My friend, Lisa Renee Pomerantz, a New York lawyer and neutral, wrote an article on consumer arbitration in ACResolution that you might want to check out. It chronicles a history of efforts to regulate and improve consumer arbitration, leading up to the recent study and proposed rules issued by the Consumer Financial Protection Bureau. It distinguishes various options including barring pre-dispute arbitration agreements, barring waivers of class actions, and other provisions affecting consumers.
I know that this is an important and controversial topic but I get a severe case of MEGO when thinking about arbitration issues. Just the mention of arbitration rules or Supreme Court rationalizations, I mean arbitration jurisprudence, can practically put me in a coma. Fortunately, we have an impressive cadre of bloggers and readers who have no such affliction and may want to comment one way or another on Lisa’s article.

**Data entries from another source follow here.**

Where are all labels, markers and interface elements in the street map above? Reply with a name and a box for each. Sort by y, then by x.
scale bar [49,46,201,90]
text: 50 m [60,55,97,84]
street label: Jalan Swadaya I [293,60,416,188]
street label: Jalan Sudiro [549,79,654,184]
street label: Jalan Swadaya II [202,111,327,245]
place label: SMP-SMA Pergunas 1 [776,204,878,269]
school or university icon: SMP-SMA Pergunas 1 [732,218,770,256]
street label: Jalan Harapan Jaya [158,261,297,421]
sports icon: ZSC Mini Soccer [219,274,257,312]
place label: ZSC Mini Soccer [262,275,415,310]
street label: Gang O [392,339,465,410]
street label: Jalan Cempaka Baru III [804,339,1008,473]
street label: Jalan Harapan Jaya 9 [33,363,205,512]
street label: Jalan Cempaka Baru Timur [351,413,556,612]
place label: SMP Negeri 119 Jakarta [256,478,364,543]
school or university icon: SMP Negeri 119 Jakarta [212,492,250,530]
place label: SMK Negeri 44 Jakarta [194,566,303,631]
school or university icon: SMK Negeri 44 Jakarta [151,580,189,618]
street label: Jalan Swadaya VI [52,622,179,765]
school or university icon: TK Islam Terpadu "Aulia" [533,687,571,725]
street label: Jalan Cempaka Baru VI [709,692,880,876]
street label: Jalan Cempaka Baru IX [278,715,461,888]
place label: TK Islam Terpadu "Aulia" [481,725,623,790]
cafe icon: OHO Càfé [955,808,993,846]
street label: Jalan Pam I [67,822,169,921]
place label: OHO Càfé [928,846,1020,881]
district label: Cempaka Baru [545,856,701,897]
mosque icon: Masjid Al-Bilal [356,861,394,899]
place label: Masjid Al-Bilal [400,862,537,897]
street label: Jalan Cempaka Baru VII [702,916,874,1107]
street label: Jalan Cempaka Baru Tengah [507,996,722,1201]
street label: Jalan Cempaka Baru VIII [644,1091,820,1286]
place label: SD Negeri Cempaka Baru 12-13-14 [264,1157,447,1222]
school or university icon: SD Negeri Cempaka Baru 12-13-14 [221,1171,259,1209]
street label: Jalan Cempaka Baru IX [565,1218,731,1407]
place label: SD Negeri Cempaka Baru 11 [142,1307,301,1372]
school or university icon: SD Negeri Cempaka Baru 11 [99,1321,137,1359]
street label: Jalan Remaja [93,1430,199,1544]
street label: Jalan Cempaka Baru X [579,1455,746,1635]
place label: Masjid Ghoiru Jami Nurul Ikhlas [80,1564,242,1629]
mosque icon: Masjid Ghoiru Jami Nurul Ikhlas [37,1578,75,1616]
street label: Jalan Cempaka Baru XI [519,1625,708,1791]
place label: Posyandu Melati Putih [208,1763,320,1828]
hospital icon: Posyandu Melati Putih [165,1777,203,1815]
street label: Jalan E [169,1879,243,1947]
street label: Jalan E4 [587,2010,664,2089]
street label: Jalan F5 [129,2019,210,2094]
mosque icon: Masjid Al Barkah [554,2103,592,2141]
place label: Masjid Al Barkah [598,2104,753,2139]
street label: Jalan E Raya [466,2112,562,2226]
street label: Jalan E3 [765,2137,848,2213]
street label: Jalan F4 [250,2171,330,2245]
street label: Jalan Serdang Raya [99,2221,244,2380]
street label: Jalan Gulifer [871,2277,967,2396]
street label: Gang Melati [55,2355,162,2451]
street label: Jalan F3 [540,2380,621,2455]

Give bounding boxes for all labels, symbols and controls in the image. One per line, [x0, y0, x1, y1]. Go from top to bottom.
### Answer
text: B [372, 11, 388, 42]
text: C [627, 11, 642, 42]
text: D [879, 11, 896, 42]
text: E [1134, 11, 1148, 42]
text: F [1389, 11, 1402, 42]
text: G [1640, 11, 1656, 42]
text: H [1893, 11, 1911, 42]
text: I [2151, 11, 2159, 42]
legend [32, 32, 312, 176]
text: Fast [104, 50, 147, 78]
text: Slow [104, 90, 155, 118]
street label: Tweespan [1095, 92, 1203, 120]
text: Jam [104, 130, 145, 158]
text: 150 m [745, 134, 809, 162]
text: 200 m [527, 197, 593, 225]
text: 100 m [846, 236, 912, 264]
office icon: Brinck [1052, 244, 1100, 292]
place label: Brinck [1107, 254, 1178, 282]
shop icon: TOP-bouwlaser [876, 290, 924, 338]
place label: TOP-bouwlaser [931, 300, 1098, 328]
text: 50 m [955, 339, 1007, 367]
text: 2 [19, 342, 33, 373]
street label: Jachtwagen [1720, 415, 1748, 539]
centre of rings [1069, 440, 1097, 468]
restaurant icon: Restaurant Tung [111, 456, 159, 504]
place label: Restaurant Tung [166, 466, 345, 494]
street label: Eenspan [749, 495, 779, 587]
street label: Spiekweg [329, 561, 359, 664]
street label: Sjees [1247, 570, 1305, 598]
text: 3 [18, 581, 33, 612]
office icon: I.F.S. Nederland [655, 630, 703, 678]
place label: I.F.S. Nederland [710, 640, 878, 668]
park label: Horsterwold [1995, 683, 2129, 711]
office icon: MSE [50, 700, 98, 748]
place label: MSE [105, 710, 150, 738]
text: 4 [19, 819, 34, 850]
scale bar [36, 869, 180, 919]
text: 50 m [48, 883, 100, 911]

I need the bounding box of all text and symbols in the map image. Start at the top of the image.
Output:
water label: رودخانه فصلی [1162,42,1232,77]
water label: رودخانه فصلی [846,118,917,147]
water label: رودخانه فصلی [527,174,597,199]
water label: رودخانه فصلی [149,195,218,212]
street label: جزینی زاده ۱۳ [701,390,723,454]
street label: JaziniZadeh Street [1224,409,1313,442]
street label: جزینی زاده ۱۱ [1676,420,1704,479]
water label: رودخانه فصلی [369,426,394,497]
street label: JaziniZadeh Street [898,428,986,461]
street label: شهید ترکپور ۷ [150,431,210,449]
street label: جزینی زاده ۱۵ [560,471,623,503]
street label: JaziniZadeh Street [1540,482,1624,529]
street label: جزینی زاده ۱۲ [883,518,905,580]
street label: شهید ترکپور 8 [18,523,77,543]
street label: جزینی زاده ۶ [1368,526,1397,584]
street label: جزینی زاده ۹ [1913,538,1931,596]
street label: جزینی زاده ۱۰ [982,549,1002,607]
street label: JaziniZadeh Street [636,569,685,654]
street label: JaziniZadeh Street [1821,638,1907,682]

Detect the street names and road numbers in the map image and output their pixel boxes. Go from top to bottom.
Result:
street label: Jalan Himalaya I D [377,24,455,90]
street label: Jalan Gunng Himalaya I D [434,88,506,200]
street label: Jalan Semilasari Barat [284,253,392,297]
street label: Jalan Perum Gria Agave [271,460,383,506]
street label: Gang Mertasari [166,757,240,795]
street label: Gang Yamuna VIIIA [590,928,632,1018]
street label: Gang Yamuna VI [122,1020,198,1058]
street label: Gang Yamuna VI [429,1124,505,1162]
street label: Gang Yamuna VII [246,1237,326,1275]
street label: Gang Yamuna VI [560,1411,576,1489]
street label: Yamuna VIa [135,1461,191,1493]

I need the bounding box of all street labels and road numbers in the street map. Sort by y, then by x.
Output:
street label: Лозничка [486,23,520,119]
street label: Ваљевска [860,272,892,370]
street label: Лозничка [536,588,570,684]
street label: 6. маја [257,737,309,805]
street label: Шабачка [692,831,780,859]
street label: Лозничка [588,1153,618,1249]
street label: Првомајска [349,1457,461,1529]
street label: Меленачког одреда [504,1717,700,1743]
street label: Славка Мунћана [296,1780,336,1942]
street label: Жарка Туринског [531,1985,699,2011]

I note that there is a session at the ABA DR Section conference on this topic on Thursday morning, April 7 at 9 am, which looks fantastic:
Consumer Arbitration/Consumer Financial Protection Bureau: Hot Topic Program
The CFPB recently announced its tentative proposals to 1) bar class action waivers in mandatory pre-dispute consumer arbitration clauses in contracts for financial services and products and 2) require reporting regarding arbitration filings and awards and potentially make such information public. The Section subsequently established the CFPB Review Task Force. At this session, some of the Task Force members will provide an overview of the CFPB’s tentative proposals and their status. They will also provide an overview of the deliberations and recommendations of the Task Force. Then, with the help of Parisa Parsa from the Public Conversations Project, Task Force members will reflect on these issues as individuals and from a “within-the-family” “dispute resolution” perspective rather than an “advocacy/debate” perspective, including discussing: what they think that members of our field/Section need to understand; whether and why they think these issues are important ones for our field/Section; whether and why they think that members of our field/Section find it difficult to discuss these issues; and what they think can/could be done to make the discussion less difficult–and even productive.
This session has an outstanding set of panelists: Nancy Welsh, Lisa Blomgren Amsler, Bruce Meyerson, Homer LaRue, Jean R. Sternlight, Louis Burke, F. Peter Phillips, and Parisa Parsa.
I plan to attend and bring my bottle of no-doz, though I probably won’t need it. Although I am not particularly interested in arbitration, I am intrigued about the process of trying to develop consensus about DR policy, starting within our Section. This issue has bedeviled our field for many years despite some serious efforts to build consensus. So I am curious to hear about this latest iteration and what we might learn from the process.